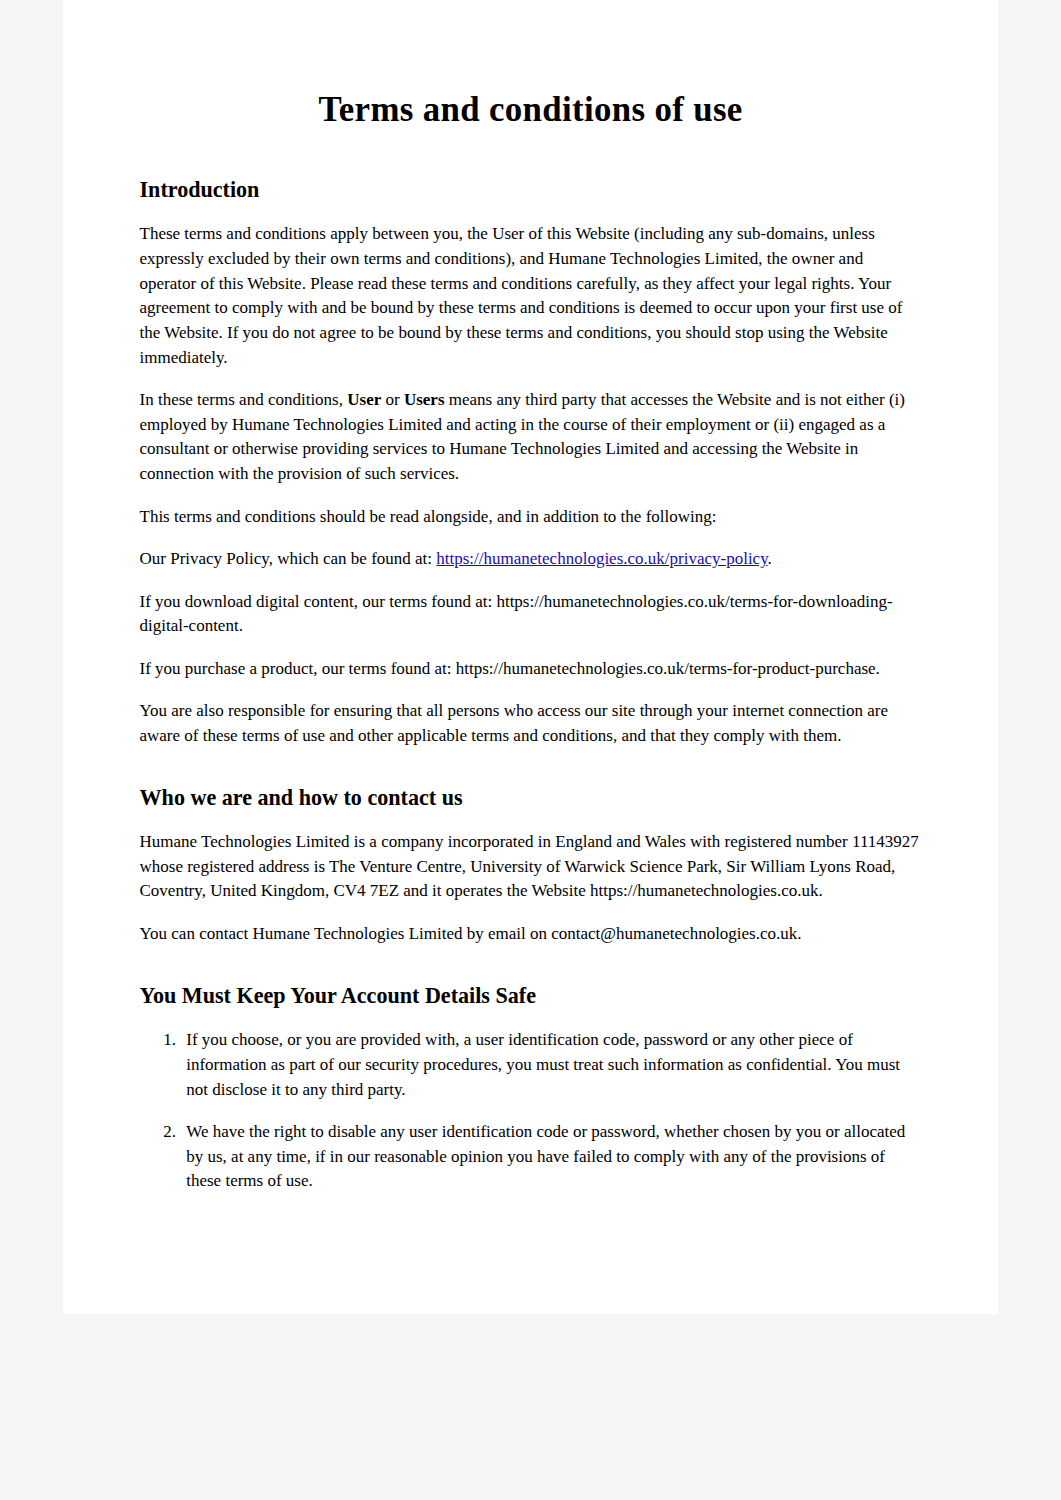Terms and conditions of use
Introduction
These terms and conditions apply between you, the User of this Website (including any sub-domains, unless expressly excluded by their own terms and conditions), and Humane Technologies Limited, the owner and operator of this Website. Please read these terms and conditions carefully, as they affect your legal rights. Your agreement to comply with and be bound by these terms and conditions is deemed to occur upon your first use of the Website. If you do not agree to be bound by these terms and conditions, you should stop using the Website immediately.
In these terms and conditions, User or Users means any third party that accesses the Website and is not either (i) employed by Humane Technologies Limited and acting in the course of their employment or (ii) engaged as a consultant or otherwise providing services to Humane Technologies Limited and accessing the Website in connection with the provision of such services.
This terms and conditions should be read alongside, and in addition to the following:
Our Privacy Policy, which can be found at: https://humanetechnologies.co.uk/privacy-policy.
If you download digital content, our terms found at: https://humanetechnologies.co.uk/terms-for-downloading-digital-content.
If you purchase a product, our terms found at: https://humanetechnologies.co.uk/terms-for-product-purchase.
You are also responsible for ensuring that all persons who access our site through your internet connection are aware of these terms of use and other applicable terms and conditions, and that they comply with them.
Who we are and how to contact us
Humane Technologies Limited is a company incorporated in England and Wales with registered number 11143927 whose registered address is The Venture Centre, University of Warwick Science Park, Sir William Lyons Road, Coventry, United Kingdom, CV4 7EZ and it operates the Website https://humanetechnologies.co.uk.
You can contact Humane Technologies Limited by email on contact@humanetechnologies.co.uk.
You Must Keep Your Account Details Safe
If you choose, or you are provided with, a user identification code, password or any other piece of information as part of our security procedures, you must treat such information as confidential. You must not disclose it to any third party.
We have the right to disable any user identification code or password, whether chosen by you or allocated by us, at any time, if in our reasonable opinion you have failed to comply with any of the provisions of these terms of use.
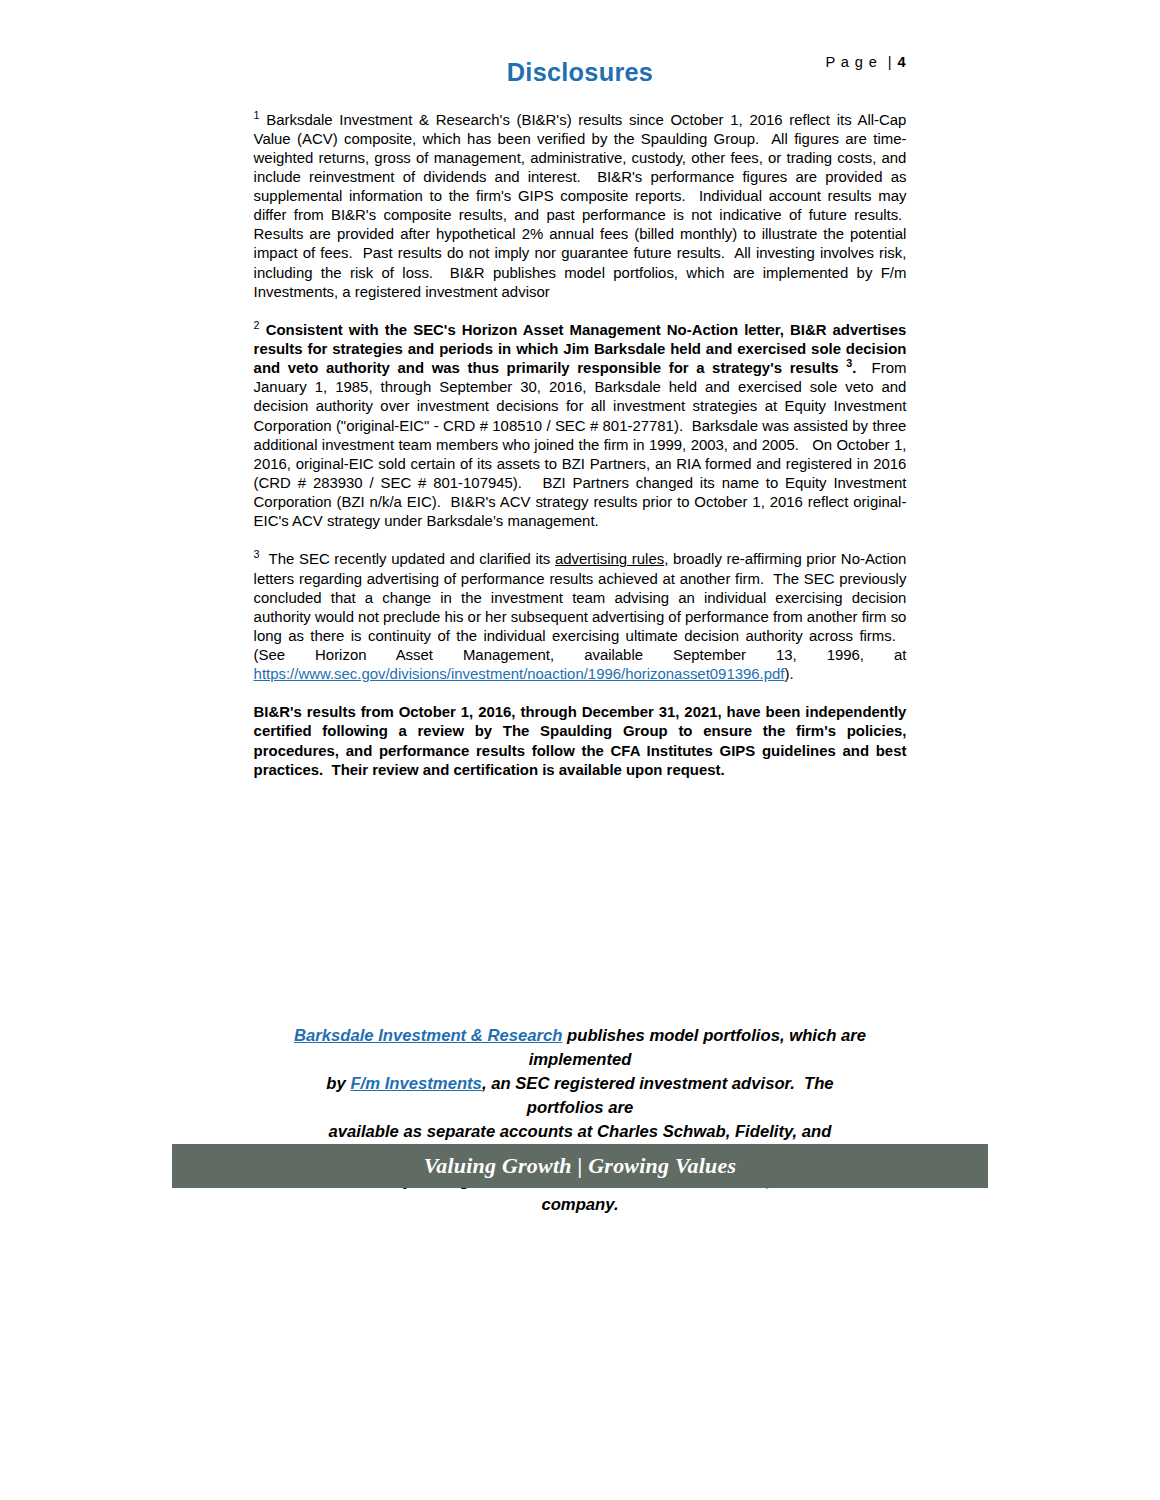P a g e | 4
Disclosures
1 Barksdale Investment & Research's (BI&R's) results since October 1, 2016 reflect its All-Cap Value (ACV) composite, which has been verified by the Spaulding Group. All figures are time-weighted returns, gross of management, administrative, custody, other fees, or trading costs, and include reinvestment of dividends and interest. BI&R's performance figures are provided as supplemental information to the firm's GIPS composite reports. Individual account results may differ from BI&R's composite results, and past performance is not indicative of future results. Results are provided after hypothetical 2% annual fees (billed monthly) to illustrate the potential impact of fees. Past results do not imply nor guarantee future results. All investing involves risk, including the risk of loss. BI&R publishes model portfolios, which are implemented by F/m Investments, a registered investment advisor
2 Consistent with the SEC's Horizon Asset Management No-Action letter, BI&R advertises results for strategies and periods in which Jim Barksdale held and exercised sole decision and veto authority and was thus primarily responsible for a strategy's results 3. From January 1, 1985, through September 30, 2016, Barksdale held and exercised sole veto and decision authority over investment decisions for all investment strategies at Equity Investment Corporation ("original-EIC" - CRD # 108510 / SEC # 801-27781). Barksdale was assisted by three additional investment team members who joined the firm in 1999, 2003, and 2005. On October 1, 2016, original-EIC sold certain of its assets to BZI Partners, an RIA formed and registered in 2016 (CRD # 283930 / SEC # 801-107945). BZI Partners changed its name to Equity Investment Corporation (BZI n/k/a EIC). BI&R's ACV strategy results prior to October 1, 2016 reflect original-EIC's ACV strategy under Barksdale’s management.
3 The SEC recently updated and clarified its advertising rules, broadly re-affirming prior No-Action letters regarding advertising of performance results achieved at another firm. The SEC previously concluded that a change in the investment team advising an individual exercising decision authority would not preclude his or her subsequent advertising of performance from another firm so long as there is continuity of the individual exercising ultimate decision authority across firms. (See Horizon Asset Management, available September 13, 1996, at https://www.sec.gov/divisions/investment/noaction/1996/horizonasset091396.pdf).
BI&R's results from October 1, 2016, through December 31, 2021, have been independently certified following a review by The Spaulding Group to ensure the firm's policies, procedures, and performance results follow the CFA Institutes GIPS guidelines and best practices. Their review and certification is available upon request.
Barksdale Investment & Research publishes model portfolios, which are implemented
by F/m Investments, an SEC registered investment advisor. The portfolios are
available as separate accounts at Charles Schwab, Fidelity, and Envestnet, or via
model delivery through Adhesion Wealth Advisor Solutions, a Vestmark company.
Valuing Growth | Growing Values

────────

→ **Problem to solve**: Whenever the string "comply" shows up in a line above, copy that line.

→ **Written reply**:
These terms and conditions apply between you, the User of this Website (including any sub-domains, unless expressly excluded by their own terms and conditions), and Humane Technologies Limited, the owner and operator of this Website. Please read these terms and conditions carefully, as they affect your legal rights. Your agreement to comply with and be bound by these terms and conditions is deemed to occur upon your first use of the Website. If you do not agree to be bound by these terms and conditions, you should stop using the Website immediately.
You are also responsible for ensuring that all persons who access our site through your internet connection are aware of these terms of use and other applicable terms and conditions, and that they comply with them.
We have the right to disable any user identification code or password, whether chosen by you or allocated by us, at any time, if in our reasonable opinion you have failed to comply with any of the provisions of these terms of use.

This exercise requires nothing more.